What you should do |
Looking through the records below, please work out how many lines contain "Medicina". Give only that number.

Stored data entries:
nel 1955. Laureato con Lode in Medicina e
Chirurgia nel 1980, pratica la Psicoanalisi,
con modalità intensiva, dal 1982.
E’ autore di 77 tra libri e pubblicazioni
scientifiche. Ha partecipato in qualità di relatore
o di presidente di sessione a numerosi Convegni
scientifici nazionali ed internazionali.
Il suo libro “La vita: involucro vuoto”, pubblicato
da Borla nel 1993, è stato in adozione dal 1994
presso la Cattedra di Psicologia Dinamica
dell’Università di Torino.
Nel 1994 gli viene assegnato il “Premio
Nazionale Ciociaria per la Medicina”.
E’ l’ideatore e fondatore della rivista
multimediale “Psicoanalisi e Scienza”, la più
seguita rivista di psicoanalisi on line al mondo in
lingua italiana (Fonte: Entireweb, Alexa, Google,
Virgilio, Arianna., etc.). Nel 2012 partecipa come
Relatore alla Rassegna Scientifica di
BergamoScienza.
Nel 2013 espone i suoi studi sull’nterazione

Reply |
2